__What is being asked__
Repeat each record exactly, skipping the pictures.

__Supplied entries__
····················

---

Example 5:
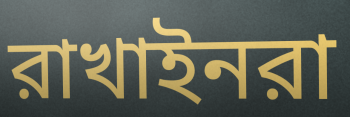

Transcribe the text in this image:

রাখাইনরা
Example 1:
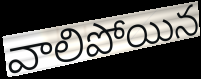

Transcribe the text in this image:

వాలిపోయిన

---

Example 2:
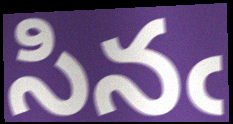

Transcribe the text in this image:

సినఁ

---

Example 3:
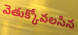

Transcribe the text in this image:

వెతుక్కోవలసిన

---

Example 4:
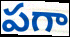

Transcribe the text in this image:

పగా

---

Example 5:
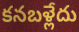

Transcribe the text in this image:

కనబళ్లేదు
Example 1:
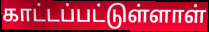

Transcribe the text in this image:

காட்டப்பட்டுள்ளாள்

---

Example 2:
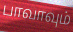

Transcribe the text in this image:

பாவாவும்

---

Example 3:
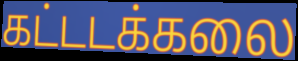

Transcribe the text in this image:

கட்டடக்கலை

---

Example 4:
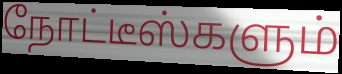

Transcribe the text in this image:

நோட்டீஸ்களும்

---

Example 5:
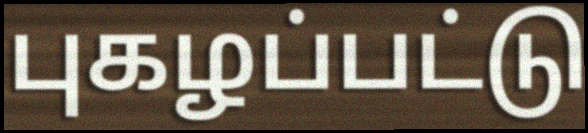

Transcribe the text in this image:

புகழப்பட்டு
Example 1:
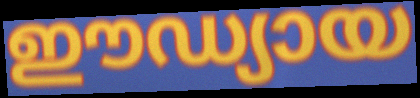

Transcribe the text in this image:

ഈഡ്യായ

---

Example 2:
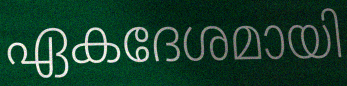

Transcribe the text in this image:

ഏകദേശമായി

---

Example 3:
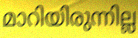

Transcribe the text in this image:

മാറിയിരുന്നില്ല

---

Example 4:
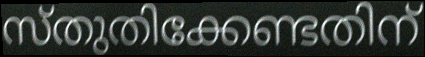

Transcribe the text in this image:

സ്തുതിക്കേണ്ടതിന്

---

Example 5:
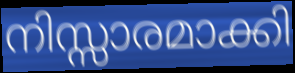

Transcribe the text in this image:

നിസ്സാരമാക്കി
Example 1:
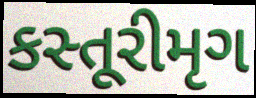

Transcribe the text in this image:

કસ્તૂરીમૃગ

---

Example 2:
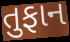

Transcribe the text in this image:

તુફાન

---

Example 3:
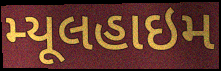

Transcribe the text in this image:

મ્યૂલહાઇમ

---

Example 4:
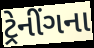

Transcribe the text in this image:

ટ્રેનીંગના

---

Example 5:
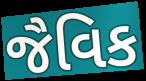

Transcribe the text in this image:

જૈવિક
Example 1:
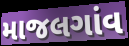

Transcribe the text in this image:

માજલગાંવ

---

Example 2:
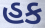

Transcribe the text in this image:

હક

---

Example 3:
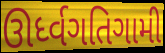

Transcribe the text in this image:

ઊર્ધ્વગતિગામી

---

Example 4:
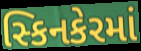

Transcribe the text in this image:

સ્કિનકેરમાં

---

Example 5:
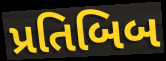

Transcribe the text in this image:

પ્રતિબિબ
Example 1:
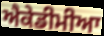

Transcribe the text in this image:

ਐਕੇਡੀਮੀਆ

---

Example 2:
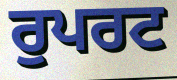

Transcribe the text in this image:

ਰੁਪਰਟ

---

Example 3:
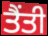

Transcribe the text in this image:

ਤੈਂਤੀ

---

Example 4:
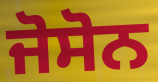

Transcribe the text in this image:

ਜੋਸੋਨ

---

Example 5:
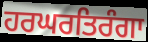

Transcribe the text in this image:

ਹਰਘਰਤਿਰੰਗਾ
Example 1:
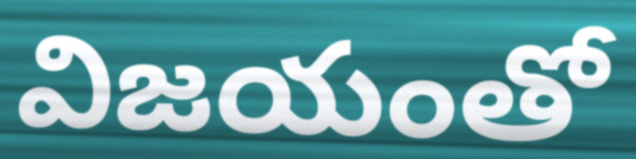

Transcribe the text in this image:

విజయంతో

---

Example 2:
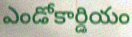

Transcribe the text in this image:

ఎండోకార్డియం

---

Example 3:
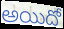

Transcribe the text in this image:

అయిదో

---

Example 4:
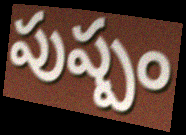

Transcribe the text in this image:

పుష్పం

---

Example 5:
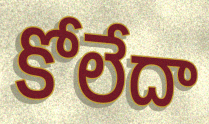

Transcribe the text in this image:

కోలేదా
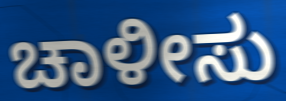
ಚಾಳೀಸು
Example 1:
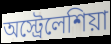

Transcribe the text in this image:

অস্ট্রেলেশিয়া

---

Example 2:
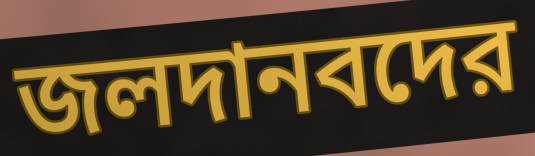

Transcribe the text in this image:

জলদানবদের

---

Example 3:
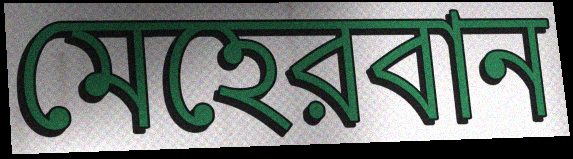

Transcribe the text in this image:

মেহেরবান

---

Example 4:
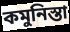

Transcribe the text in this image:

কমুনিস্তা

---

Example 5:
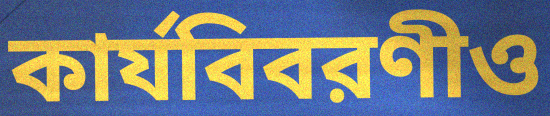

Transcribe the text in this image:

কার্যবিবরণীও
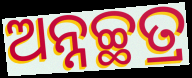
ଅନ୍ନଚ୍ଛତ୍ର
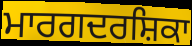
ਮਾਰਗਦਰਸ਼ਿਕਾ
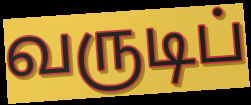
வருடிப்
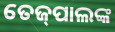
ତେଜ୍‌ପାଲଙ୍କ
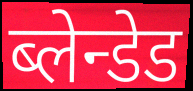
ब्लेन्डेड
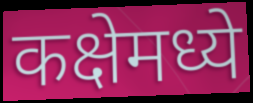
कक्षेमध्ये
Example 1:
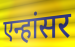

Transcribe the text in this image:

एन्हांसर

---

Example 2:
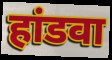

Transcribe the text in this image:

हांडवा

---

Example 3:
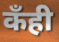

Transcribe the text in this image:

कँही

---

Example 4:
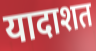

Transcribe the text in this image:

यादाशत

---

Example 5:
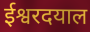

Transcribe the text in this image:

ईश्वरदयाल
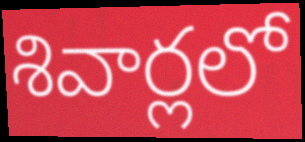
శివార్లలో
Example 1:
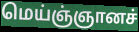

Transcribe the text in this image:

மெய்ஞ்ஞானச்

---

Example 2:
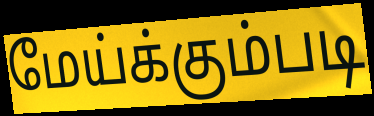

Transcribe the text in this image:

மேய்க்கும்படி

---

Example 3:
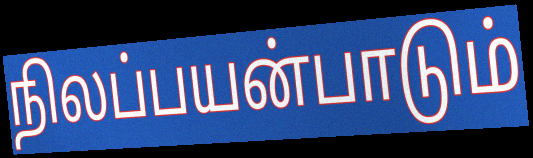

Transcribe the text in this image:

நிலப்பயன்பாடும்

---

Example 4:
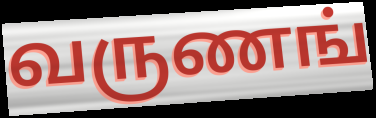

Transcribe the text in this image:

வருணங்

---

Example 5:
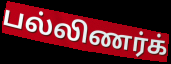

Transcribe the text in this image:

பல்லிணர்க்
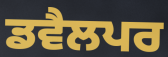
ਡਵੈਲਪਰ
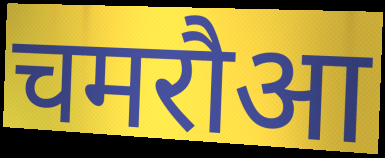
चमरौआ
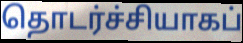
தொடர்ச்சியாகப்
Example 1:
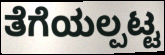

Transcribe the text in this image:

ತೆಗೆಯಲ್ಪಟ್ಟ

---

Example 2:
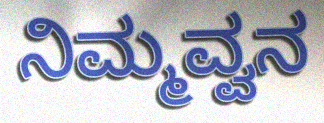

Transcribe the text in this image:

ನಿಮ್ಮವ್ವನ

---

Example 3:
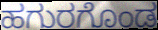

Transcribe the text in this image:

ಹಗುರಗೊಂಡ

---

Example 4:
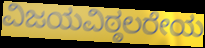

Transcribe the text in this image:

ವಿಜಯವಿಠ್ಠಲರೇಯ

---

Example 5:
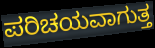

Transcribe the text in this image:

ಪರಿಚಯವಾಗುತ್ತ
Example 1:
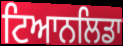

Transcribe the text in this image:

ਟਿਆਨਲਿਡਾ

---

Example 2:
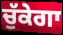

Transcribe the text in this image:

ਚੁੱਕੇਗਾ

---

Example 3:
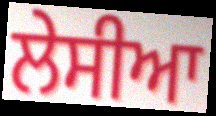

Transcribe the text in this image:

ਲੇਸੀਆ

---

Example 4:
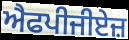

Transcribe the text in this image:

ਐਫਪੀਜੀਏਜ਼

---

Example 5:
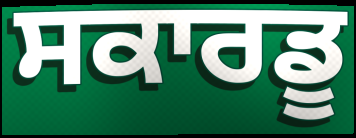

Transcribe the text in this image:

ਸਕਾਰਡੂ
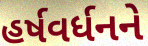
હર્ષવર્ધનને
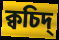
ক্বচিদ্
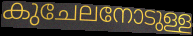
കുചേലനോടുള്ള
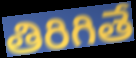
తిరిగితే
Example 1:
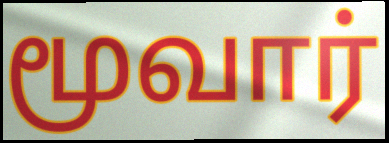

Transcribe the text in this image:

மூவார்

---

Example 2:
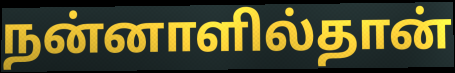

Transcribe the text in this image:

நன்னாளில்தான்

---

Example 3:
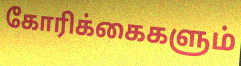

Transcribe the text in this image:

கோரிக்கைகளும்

····················

__Result below__
---

Example 5:

Transcribe the text in this image:

রাখাইনরা
Example 1:

Transcribe the text in this image:

వాలిపోయిన

---

Example 2:

Transcribe the text in this image:

సినఁ

---

Example 3:

Transcribe the text in this image:

వెతుక్కోవలసిన

---

Example 4:

Transcribe the text in this image:

పగా

---

Example 5:

Transcribe the text in this image:

కనబళ్లేదు
Example 1:

Transcribe the text in this image:

காட்டப்பட்டுள்ளாள்

---

Example 2:

Transcribe the text in this image:

பாவாவும்

---

Example 3:

Transcribe the text in this image:

கட்டடக்கலை

---

Example 4:

Transcribe the text in this image:

நோட்டீஸ்களும்

---

Example 5:

Transcribe the text in this image:

புகழப்பட்டு
Example 1:

Transcribe the text in this image:

ഈഡ്യായ

---

Example 2:

Transcribe the text in this image:

ഏകദേശമായി

---

Example 3:

Transcribe the text in this image:

മാറിയിരുന്നില്ല

---

Example 4:

Transcribe the text in this image:

സ്തുതിക്കേണ്ടതിന്

---

Example 5:

Transcribe the text in this image:

നിസ്സാരമാക്കി
Example 1:

Transcribe the text in this image:

કસ્તૂરીમૃગ

---

Example 2:

Transcribe the text in this image:

તુફાન

---

Example 3:

Transcribe the text in this image:

મ્યૂલહાઇમ

---

Example 4:

Transcribe the text in this image:

ટ્રેનીંગના

---

Example 5:

Transcribe the text in this image:

જૈવિક
Example 1:

Transcribe the text in this image:

માજલગાંવ

---

Example 2:

Transcribe the text in this image:

હક

---

Example 3:

Transcribe the text in this image:

ઊર્ધ્વગતિગામી

---

Example 4:

Transcribe the text in this image:

સ્કિનકેરમાં

---

Example 5:

Transcribe the text in this image:

પ્રતિબિબ
Example 1:

Transcribe the text in this image:

ਐਕੇਡੀਮੀਆ

---

Example 2:

Transcribe the text in this image:

ਰੁਪਰਟ

---

Example 3:

Transcribe the text in this image:

ਤੈਂਤੀ

---

Example 4:

Transcribe the text in this image:

ਜੋਸੋਨ

---

Example 5:

Transcribe the text in this image:

ਹਰਘਰਤਿਰੰਗਾ
Example 1:

Transcribe the text in this image:

విజయంతో

---

Example 2:

Transcribe the text in this image:

ఎండోకార్డియం

---

Example 3:

Transcribe the text in this image:

అయిదో

---

Example 4:

Transcribe the text in this image:

పుష్పం

---

Example 5:

Transcribe the text in this image:

కోలేదా
ಚಾಳೀಸು
Example 1:

Transcribe the text in this image:

অস্ট্রেলেশিয়া

---

Example 2:

Transcribe the text in this image:

জলদানবদের

---

Example 3:

Transcribe the text in this image:

মেহেরবান

---

Example 4:

Transcribe the text in this image:

কমুনিস্তা

---

Example 5:

Transcribe the text in this image:

কার্যবিবরণীও
ଅନ୍ନଚ୍ଛତ୍ର
ਮਾਰਗਦਰਸ਼ਿਕਾ
வருடிப்
ତେଜ୍‌ପାଲଙ୍କ
ब्लेन्डेड
कक्षेमध्ये
Example 1:

Transcribe the text in this image:

एन्हांसर

---

Example 2:

Transcribe the text in this image:

हांडवा

---

Example 3:

Transcribe the text in this image:

कँही

---

Example 4:

Transcribe the text in this image:

यादाशत

---

Example 5:

Transcribe the text in this image:

ईश्वरदयाल
శివార్లలో
Example 1:

Transcribe the text in this image:

மெய்ஞ்ஞானச்

---

Example 2:

Transcribe the text in this image:

மேய்க்கும்படி

---

Example 3:

Transcribe the text in this image:

நிலப்பயன்பாடும்

---

Example 4:

Transcribe the text in this image:

வருணங்

---

Example 5:

Transcribe the text in this image:

பல்லிணர்க்
ਡਵੈਲਪਰ
चमरौआ
தொடர்ச்சியாகப்
Example 1:

Transcribe the text in this image:

ತೆಗೆಯಲ್ಪಟ್ಟ

---

Example 2:

Transcribe the text in this image:

ನಿಮ್ಮವ್ವನ

---

Example 3:

Transcribe the text in this image:

ಹಗುರಗೊಂಡ

---

Example 4:

Transcribe the text in this image:

ವಿಜಯವಿಠ್ಠಲರೇಯ

---

Example 5:

Transcribe the text in this image:

ಪರಿಚಯವಾಗುತ್ತ
Example 1:

Transcribe the text in this image:

ਟਿਆਨਲਿਡਾ

---

Example 2:

Transcribe the text in this image:

ਚੁੱਕੇਗਾ

---

Example 3:

Transcribe the text in this image:

ਲੇਸੀਆ

---

Example 4:

Transcribe the text in this image:

ਐਫਪੀਜੀਏਜ਼

---

Example 5:

Transcribe the text in this image:

ਸਕਾਰਡੂ
હર્ષવર્ધનને
ক্বচিদ্
കുചേലനോടുള്ള
తిరిగితే
Example 1:

Transcribe the text in this image:

மூவார்

---

Example 2:

Transcribe the text in this image:

நன்னாளில்தான்

---

Example 3:

Transcribe the text in this image:

கோரிக்கைகளும்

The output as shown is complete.